We are in Alicante come October to have a look around and have been sent details of bank repossessions. Am I right in assuming there are extra charges when buying from a bank?


----------



## snikpoh (Nov 19, 2007)

Just be aware that bank repossessions are no more guaranteed to be legal than any other property. The same care and due diligence is required.

You are more likely to be able to get a mortgage on a repossession (or so I'm told).


----------



## Maureen47 (Mar 27, 2014)

Agree with Snikpoh , Definitely check the legality , I couldn't believe we didn't find out the repossessed property was illegal until we were in Spain to sign up !

Good Luck in your search


----------



## Chopera (Apr 22, 2013)

Yes you can deal directly with the banks, via their own property websites:

https://www.bbvavivienda.com/
Solvia Inmobiliaria.
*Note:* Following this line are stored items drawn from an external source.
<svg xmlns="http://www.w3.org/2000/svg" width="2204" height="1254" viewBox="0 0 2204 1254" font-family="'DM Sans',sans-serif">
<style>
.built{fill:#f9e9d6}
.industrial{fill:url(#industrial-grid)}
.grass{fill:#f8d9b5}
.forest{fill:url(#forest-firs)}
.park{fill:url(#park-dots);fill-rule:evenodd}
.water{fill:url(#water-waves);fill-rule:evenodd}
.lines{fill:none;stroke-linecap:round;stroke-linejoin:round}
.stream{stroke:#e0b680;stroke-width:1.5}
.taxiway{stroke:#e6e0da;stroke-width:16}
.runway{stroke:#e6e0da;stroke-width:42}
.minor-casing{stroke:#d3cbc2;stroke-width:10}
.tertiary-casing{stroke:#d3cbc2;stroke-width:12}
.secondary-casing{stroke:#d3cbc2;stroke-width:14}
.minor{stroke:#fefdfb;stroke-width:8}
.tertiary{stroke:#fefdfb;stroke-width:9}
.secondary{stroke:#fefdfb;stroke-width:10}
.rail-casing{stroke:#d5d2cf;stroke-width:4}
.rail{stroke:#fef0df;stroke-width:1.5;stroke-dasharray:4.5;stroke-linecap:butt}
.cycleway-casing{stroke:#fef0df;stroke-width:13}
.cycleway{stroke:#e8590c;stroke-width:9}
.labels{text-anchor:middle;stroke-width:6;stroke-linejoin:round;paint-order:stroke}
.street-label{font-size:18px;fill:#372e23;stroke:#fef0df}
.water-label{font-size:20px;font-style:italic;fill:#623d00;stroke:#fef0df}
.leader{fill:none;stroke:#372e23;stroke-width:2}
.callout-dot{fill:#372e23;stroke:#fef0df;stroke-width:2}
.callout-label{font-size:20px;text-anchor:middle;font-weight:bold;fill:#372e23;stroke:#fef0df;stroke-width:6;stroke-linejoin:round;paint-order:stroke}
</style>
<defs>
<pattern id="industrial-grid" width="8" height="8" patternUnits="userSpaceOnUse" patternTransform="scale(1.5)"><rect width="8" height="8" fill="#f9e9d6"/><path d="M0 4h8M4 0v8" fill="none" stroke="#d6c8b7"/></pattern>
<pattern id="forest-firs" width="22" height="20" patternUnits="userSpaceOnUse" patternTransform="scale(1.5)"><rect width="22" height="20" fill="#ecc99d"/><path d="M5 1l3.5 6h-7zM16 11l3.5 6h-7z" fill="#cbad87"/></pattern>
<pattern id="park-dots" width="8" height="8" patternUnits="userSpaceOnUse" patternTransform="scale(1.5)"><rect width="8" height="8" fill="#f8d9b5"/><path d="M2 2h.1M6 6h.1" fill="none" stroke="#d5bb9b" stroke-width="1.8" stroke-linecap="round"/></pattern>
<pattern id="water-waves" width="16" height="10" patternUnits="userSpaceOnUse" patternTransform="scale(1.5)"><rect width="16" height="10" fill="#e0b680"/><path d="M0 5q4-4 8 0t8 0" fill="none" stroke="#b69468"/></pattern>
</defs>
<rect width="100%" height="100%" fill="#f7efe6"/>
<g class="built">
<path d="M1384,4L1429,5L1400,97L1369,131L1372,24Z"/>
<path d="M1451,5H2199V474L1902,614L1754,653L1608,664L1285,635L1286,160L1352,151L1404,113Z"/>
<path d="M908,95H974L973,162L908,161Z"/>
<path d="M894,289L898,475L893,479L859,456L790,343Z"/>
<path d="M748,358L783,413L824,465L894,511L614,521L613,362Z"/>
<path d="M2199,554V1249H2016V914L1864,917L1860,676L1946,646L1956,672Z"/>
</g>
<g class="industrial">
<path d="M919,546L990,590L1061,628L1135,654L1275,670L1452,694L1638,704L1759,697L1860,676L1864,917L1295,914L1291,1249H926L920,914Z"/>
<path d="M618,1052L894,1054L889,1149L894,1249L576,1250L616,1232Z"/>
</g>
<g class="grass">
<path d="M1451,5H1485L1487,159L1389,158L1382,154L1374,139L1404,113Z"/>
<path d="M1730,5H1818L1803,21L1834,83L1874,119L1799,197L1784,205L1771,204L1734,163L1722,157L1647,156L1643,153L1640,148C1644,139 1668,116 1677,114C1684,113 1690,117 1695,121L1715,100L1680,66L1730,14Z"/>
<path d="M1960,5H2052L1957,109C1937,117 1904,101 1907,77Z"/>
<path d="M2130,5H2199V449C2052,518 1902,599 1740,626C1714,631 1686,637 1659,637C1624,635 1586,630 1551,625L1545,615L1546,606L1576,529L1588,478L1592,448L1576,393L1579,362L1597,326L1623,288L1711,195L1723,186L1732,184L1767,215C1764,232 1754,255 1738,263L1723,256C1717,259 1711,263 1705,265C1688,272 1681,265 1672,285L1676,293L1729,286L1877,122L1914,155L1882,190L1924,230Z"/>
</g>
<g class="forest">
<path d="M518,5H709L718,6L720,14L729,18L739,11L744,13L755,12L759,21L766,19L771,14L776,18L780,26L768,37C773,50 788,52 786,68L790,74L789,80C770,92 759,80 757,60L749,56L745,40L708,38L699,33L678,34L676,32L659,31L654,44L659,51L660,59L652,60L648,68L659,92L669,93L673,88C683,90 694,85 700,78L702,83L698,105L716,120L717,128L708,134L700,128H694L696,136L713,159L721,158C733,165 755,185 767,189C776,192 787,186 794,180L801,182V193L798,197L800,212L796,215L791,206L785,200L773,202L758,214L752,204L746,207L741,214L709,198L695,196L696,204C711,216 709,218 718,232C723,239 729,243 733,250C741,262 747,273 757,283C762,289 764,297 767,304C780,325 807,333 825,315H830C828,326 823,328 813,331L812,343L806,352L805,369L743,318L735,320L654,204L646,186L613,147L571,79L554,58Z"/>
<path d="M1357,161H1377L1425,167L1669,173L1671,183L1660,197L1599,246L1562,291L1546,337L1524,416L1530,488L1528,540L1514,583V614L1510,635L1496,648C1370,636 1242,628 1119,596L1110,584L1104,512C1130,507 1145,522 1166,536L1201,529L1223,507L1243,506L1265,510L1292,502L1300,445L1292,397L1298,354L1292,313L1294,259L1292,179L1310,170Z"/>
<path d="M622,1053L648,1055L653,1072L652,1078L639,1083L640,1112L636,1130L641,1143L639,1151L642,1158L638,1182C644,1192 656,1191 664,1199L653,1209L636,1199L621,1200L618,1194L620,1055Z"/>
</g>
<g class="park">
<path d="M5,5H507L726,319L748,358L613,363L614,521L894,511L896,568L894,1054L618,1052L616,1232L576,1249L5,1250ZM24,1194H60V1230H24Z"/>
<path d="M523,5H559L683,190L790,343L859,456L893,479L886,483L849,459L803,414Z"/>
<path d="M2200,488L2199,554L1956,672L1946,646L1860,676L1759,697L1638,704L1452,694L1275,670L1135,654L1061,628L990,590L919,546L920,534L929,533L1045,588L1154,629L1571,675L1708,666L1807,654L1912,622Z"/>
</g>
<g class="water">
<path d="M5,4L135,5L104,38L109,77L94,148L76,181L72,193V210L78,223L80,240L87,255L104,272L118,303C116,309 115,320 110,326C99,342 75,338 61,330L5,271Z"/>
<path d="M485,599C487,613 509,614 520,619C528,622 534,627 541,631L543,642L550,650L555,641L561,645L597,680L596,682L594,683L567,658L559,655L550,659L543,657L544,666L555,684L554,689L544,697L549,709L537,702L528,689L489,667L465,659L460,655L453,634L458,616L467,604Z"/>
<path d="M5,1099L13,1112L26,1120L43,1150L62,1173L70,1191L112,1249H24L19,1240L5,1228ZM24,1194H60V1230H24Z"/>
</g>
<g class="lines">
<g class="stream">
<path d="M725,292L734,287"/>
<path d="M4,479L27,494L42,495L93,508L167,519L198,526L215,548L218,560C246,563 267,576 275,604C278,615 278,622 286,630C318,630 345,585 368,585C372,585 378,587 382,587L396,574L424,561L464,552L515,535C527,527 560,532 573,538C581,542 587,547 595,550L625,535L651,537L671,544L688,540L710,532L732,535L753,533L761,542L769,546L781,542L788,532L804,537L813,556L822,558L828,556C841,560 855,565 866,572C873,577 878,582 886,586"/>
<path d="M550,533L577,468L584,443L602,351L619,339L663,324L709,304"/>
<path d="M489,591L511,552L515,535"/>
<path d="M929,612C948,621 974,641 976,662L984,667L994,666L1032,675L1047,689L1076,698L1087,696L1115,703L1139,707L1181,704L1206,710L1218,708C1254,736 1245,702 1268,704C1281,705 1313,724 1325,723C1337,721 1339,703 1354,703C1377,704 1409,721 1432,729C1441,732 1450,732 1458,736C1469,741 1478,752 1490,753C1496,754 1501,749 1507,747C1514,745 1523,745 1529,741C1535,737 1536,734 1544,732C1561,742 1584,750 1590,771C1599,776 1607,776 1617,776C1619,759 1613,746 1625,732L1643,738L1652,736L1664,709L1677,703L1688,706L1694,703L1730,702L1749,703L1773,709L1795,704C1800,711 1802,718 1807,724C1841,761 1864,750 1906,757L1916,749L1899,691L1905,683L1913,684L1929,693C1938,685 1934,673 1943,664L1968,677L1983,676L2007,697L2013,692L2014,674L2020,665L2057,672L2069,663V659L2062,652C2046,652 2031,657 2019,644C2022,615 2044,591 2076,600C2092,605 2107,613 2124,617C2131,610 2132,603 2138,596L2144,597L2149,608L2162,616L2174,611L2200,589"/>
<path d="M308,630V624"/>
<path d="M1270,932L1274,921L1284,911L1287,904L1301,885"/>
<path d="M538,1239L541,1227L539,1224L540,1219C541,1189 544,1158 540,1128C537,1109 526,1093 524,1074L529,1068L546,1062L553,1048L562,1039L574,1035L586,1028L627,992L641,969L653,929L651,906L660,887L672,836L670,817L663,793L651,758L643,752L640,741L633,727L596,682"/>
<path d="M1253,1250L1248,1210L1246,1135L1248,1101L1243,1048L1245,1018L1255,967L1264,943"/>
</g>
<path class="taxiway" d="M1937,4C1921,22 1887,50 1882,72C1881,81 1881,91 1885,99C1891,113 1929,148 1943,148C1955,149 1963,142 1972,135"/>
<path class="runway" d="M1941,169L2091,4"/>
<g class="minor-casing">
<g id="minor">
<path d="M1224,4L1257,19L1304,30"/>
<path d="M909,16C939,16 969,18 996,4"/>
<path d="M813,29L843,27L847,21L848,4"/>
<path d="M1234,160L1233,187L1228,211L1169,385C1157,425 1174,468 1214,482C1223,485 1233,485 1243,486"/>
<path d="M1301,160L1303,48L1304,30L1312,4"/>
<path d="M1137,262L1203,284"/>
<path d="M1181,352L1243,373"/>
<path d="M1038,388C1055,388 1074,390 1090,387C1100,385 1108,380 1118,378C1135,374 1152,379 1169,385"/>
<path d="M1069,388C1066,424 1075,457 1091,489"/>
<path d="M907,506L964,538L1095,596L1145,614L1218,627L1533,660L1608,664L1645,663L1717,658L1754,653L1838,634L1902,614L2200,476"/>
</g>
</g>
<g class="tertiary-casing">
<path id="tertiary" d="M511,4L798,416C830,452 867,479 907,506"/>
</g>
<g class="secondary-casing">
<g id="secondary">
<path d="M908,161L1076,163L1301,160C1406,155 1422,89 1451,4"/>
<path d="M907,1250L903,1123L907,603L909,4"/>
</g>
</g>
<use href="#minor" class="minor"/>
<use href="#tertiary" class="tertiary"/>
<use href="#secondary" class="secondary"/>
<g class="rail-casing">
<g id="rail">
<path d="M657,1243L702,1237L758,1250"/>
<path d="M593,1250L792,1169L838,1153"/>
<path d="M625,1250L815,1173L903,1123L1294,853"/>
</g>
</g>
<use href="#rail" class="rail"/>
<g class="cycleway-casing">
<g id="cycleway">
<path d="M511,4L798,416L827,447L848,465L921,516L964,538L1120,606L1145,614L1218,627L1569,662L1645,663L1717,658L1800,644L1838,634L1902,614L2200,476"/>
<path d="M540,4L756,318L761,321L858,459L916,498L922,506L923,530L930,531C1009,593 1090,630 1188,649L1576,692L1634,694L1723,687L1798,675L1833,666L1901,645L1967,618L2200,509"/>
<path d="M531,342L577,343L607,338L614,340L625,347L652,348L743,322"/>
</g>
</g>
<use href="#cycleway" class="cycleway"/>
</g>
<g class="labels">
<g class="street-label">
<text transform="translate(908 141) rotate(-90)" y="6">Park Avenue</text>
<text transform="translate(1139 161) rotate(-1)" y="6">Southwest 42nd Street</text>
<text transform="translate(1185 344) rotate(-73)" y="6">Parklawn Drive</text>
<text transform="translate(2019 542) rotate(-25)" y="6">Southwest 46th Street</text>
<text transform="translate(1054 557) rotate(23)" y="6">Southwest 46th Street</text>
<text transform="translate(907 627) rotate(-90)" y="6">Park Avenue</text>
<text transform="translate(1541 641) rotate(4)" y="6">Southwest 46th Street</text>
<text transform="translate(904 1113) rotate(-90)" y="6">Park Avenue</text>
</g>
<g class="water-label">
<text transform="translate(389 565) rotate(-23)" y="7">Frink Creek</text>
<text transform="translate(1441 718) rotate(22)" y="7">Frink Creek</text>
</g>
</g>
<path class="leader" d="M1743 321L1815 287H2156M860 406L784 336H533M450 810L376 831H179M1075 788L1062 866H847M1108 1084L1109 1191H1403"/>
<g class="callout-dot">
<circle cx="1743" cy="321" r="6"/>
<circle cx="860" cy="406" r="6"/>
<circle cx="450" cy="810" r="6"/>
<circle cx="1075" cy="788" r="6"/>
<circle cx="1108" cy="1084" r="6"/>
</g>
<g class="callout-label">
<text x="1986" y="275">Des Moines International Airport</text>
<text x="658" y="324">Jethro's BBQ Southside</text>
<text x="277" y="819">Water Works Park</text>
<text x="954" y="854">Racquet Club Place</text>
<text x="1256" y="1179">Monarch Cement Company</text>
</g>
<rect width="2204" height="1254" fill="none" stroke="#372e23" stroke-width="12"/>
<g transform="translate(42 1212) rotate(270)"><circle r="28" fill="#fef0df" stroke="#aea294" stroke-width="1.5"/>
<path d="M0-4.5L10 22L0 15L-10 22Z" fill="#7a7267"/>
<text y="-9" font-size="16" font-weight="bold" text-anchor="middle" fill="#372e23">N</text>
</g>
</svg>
Casas, Pisos, Locales... en Venta o Alquiler. #1
https://www.haya.es/
Venta de pisos y locales al mejor precio en SERVIHABITAT INMOBILIARIA

and probably several more (although they'll probably use local agents to handle their properties)


----------



## smitty5668 (Feb 25, 2015)

where abouts in murcia?. i know a couple in the mazarron area.


----------



## marcia burrell (Aug 14, 2015)

You can deal directly with banks for a repo property, or an agent that is affiliated to sell these properties through their agencies.

All agents collaborate in Spain, so it's not necessary to register with all, just need to find someone or a few you will be happy to work with.

Estates agents in Spain are not general regulated like the UK


----------



## xabiaxica (Jun 23, 2009)

marcia burrell said:


> You can deal directly with banks for a repo property, or an agent that is affiliated to sell these properties through their agencies.
> 
> All agents collaborate in Spain, so it's not necessary to register with all, just need to find someone or a few you will be happy to work with.
> 
> Estates agents in Spain are not general regulated like the UK


Not all collaborate. There are several in my town which don't.


----------